The Birmingham News' editorial board has grown increasingly uncomfortable with the death penalty. Supporting it is inconsistent with the board's convictions about the value of life, evident in positions opposing abortion, embryonic stem-cell research, and euthanasia. The board also believes Alabama's capital punishment system is broken. A six-part editorial page series "Choosing life in a death penalty state" starts today.
This paragraph at the bottom of yesterday's front page caught my eye and left me...surprised, to say the least. The explanation continues in an editorial:
[The death penalty] is matter of law that deeply troubles The News' editorial board.
After decades of supporting the death penalty, the editorial board no
longer can do so.

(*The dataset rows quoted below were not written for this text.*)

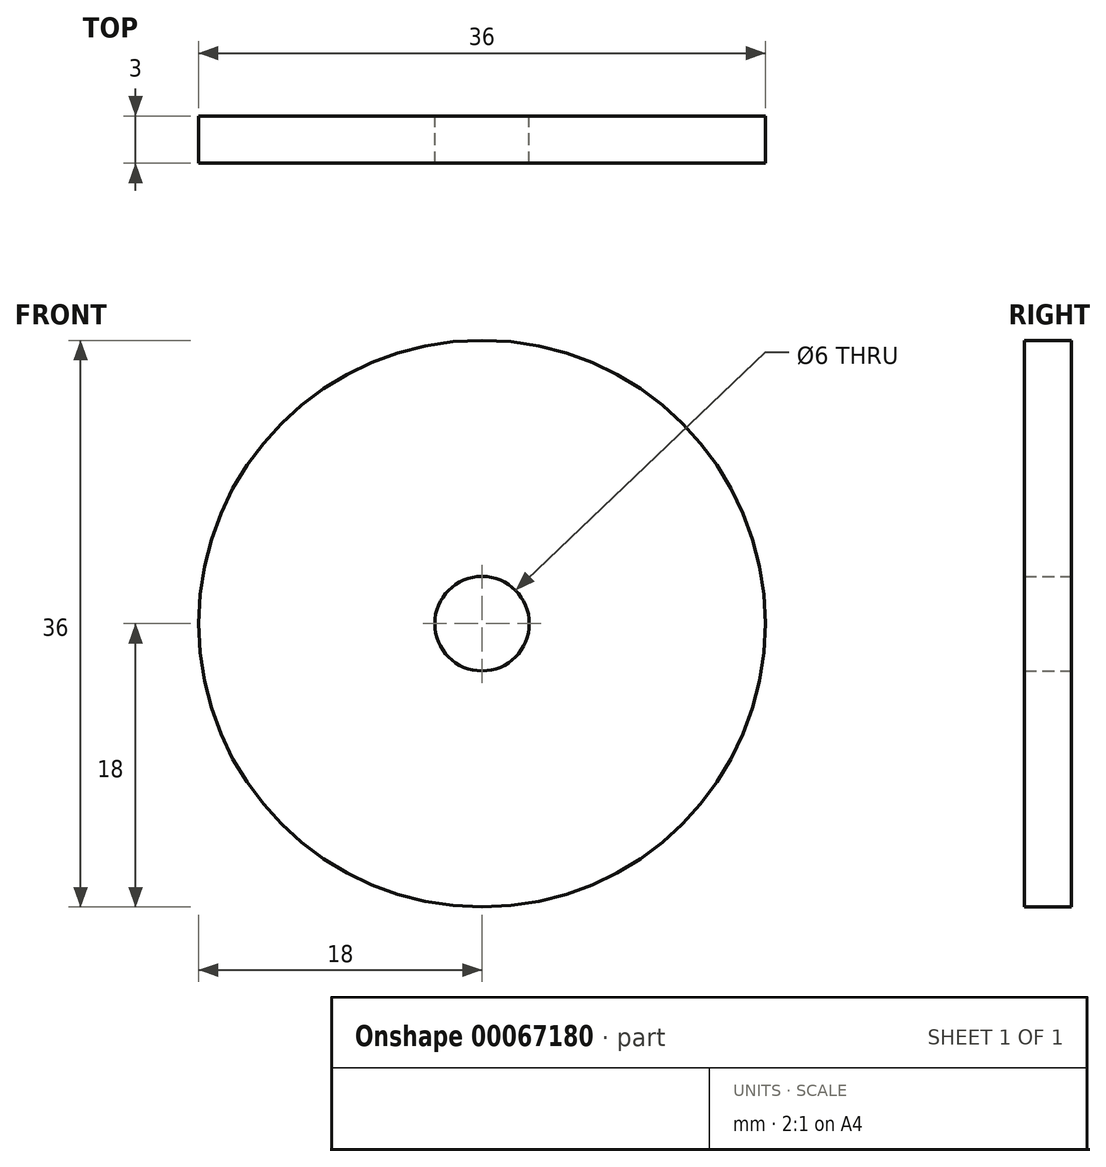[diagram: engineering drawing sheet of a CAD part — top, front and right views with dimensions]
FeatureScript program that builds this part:
annotation { "Feature Type Name" : "Feature", "Feature Type Description" : "" }
export const myFeature = defineFeature(function(context is Context, id is Id, definition is map)
    precondition{}
    {
        {
            var Q0;
            Q0=qCreatedBy(makeId("Front.planeOp"),FACE);
            var sketch = newSketch(context, id + "F0", { "sketchPlane" : qUnion([Q0])});
            skCircle(sketch, "E0", {"center": v(0, 0) * mm, "radius": 18 * mm});
            skCircle(sketch, "E1", {"center": v(0, 0) * mm, "radius": 3 * mm});
            skSolve(sketch);
        }
        {
            var Q0;
            Q0 = qSketchRegion(id + "F0", true);
            extrude(context, id + "F1", {"entities" : qUnion([Q0]), "depth" : 3 * mm});
        }
    });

Today and over the next five days, we will explain
our change of mind and heart.
We know that many of our readers, including families and friends of
murder victims, will disagree. We acknowledge we cannot grasp the
profound grief experienced by those who lose loved ones in senseless,
savage killings. We well understand some crimes are so great that those
who commit them don't deserve to live in the free world ever again, and
that some don't deserve to live at all. Yet we can no longer in good
conscience continue to advocate the death penalty in Alabama.
In addition to their own opinion, the editoral board published in yesterday's "Commentary" section "for" and "against" opinions. Will it suprise you to learn our bloodthirsty 'Christian' Attorney General Troy King wrote the article attempting to defend Alabama's administration of the death penalty? Would it suprise you that he was defensive and petulant in doing so? Folksy and pandering as ever, King's 'piece' began, as all death-penalty-related opinions seem to, with an anecdote. Then he throws in about four more (these are his 'reasons' for supporting the death penalty), each more sad, disturbing, and grisly than the last. It becomes obvious he's going to play to your heart strings rather than your sense of reason. Then comes the petulance:
If [families of crime victims] must be told [that Alabama needs a moratorium on the death penalty], you will have to tell them because I will be busy fighting to ensure we never let them down. If you tell them, you have not only failed them, but you have also failed justice."
King does not address the state's absurdly low pay for public defenders of those accused of capital crimes, or that reviewing courts have found "nearly 150 Alabama capital murder convictions and death sentences have been illegally and unconstitutionally imposed," or that "reversals outnumber executions almost 5 to 1," statistics brought to light by the "against" writer, Bryan Stevenson of the Equal Justice Intiative.
King refuses to acknowledge the complexity of this issue, and the specific queasiness Alabama's administration of the death penalty inspires. All he sees are men who must die. Some deserve to be imprisoned for life, no doubt. Some deserve worse than that. But, if history is any guide, some deserve to be freed. King would leave it to God to sort them out.
Did I mention he's running for re-election?